Manifestação poderá incluir pedido de complementação da perícia que avaliou o estado de saúde do ex-presidente.
A saúde de Jair Bolsonaro voltou ao centro das atenções nesta sexta-feira (6), em um episódio que mistura técnica médica, decisões judiciais e forte repercussão política. O laudo elaborado pela Polícia Federal, agora sob análise do Supremo Tribunal Federal, reacende o debate sobre os limites entre o cuidado com a integridade física de um réu e o rigor das medidas impostas pela Justiça.
O ministro Alexandre de Moraes, do STF, determinou que a defesa do ex-presidente e a Procuradoria-Geral da República se manifestem, no prazo de até cinco dias, a respeito do conteúdo do laudo médico. O mesmo período também poderá ser usado para eventuais pedidos de complementação da perícia, caso considerem necessário.
O que diz o laudo médico da Polícia Federal
O documento, tornado público por decisão do próprio ministro, tem 52 páginas e aponta que Bolsonaro apresenta sete comorbidades, entre elas hipertensão arterial, síndrome da apneia obstrutiva do sono, obesidade clínica e doença do refluxo gastroesofágico. Apesar do quadro, a Polícia Federal concluiu que a unidade prisional conhecida como Papudinha tem condições de suprir, neste momento, as demandas de saúde do ex-presidente.
Segundo apuração da CNN, a avaliação reduz as chances de uma transferência imediata para prisão domiciliar, medida que vem sendo solicitada pela defesa nas últimas semanas.
Avaliação clínica e riscos apontados
No laudo, a PF afirma que as comorbidades identificadas não justificam, por ora, a necessidade de cuidados em nível hospitalar. Ainda assim, os peritos destacam que, mesmo com controle clínico e protocolos de resposta rápida disponíveis, há necessidade de otimização dos tratamentos e de medidas preventivas, especialmente diante do risco de complicações cardiovasculares.
Os especialistas também indicaram a importância de acompanhamento multiprofissional regular dentro da unidade prisional.
Investigação sobre alterações neurológicas
Um dos pontos que mais chama atenção no documento é a menção a alterações neurológicas observadas nos exames. A Polícia Federal chegou a levantar hipóteses, como deficiência nutricional e possíveis interações medicamentosas, mas recomendou uma investigação complementar para identificar com precisão a origem do problema.

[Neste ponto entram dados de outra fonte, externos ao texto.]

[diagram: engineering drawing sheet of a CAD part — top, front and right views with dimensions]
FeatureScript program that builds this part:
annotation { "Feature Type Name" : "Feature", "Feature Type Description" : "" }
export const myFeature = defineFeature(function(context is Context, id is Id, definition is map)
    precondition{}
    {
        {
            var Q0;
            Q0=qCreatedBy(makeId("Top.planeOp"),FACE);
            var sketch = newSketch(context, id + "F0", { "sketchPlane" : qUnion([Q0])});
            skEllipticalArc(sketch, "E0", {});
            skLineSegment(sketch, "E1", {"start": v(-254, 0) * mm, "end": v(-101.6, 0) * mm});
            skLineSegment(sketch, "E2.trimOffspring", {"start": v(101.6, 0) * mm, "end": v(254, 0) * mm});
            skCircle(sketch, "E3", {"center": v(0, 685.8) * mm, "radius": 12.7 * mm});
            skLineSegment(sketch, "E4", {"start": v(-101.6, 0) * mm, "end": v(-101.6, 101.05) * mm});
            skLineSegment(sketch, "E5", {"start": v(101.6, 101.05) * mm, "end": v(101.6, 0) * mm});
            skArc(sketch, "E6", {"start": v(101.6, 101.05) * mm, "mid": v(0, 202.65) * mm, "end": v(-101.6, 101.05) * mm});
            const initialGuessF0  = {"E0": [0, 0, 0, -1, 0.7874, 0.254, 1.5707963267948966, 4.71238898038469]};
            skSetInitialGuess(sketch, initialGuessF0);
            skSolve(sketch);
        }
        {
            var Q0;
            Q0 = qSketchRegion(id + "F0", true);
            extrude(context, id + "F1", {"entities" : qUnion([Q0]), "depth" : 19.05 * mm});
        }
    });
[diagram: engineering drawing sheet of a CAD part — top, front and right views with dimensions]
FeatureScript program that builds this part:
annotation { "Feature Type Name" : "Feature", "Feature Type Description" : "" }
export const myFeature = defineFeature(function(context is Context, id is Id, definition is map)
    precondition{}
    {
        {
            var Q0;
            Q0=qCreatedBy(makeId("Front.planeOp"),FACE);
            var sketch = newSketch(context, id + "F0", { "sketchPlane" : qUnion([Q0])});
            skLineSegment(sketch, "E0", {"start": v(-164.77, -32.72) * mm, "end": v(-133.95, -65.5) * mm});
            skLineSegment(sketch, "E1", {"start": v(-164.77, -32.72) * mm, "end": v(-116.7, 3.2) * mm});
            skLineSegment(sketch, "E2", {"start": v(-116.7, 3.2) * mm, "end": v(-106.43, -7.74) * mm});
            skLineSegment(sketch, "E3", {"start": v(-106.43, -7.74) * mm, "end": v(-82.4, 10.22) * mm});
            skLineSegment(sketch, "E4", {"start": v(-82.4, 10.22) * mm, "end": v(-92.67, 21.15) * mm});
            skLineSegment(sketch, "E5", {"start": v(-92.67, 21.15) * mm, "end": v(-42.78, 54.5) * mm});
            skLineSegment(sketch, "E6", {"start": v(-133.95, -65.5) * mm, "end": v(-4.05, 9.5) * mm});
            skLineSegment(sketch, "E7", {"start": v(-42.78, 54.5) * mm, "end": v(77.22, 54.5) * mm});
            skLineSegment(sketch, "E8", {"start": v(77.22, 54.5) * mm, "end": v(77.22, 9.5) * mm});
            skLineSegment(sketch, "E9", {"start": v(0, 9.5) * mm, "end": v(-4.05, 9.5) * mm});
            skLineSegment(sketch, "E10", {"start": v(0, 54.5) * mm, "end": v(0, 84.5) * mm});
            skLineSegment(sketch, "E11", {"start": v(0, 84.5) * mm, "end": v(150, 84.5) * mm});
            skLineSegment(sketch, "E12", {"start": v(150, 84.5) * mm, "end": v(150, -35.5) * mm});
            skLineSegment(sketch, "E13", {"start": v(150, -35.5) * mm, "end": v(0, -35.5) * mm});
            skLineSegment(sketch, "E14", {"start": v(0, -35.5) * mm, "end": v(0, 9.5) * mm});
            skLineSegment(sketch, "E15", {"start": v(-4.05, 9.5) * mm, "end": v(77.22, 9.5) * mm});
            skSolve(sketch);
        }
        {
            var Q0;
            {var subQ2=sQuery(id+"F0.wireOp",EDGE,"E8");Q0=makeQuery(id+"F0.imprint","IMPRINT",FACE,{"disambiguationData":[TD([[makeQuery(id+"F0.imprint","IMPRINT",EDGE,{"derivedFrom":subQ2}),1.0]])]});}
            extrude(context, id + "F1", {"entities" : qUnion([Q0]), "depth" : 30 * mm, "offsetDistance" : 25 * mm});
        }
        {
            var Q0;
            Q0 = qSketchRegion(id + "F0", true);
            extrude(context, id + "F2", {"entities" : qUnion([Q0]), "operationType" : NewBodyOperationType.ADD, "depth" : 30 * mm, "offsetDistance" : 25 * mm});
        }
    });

Até que haja um diagnóstico definitivo, os peritos sugeriram a adoção de medidas preventivas, como a instalação de grades de apoio em corredores e boxes de banho, além de campainhas de emergência ou outros dispositivos de monitoramento em tempo real, bem como acompanhamento contínuo nas áreas comuns.
Recomendações de rotina e cuidados contínuos
O laudo também reforça a necessidade de avaliação nutricional, com prescrição de dieta específica para as comorbidades apresentadas. Além disso, recomenda a prática regular de atividade aeróbica e tratamento fisioterápico contínuo, com foco em fortalecimento muscular e equilíbrio postural.
Em meio a prazos, pareceres e decisões que ainda virão, o caso expõe uma realidade inevitável: mesmo nos processos mais duros e polarizados, o corpo impõe seus limites. A resposta da defesa e da PGR, agora aguardada, poderá definir não apenas os próximos passos jurídicos, mas também como o sistema lida com a fronteira delicada entre punição, cautela e humanidade.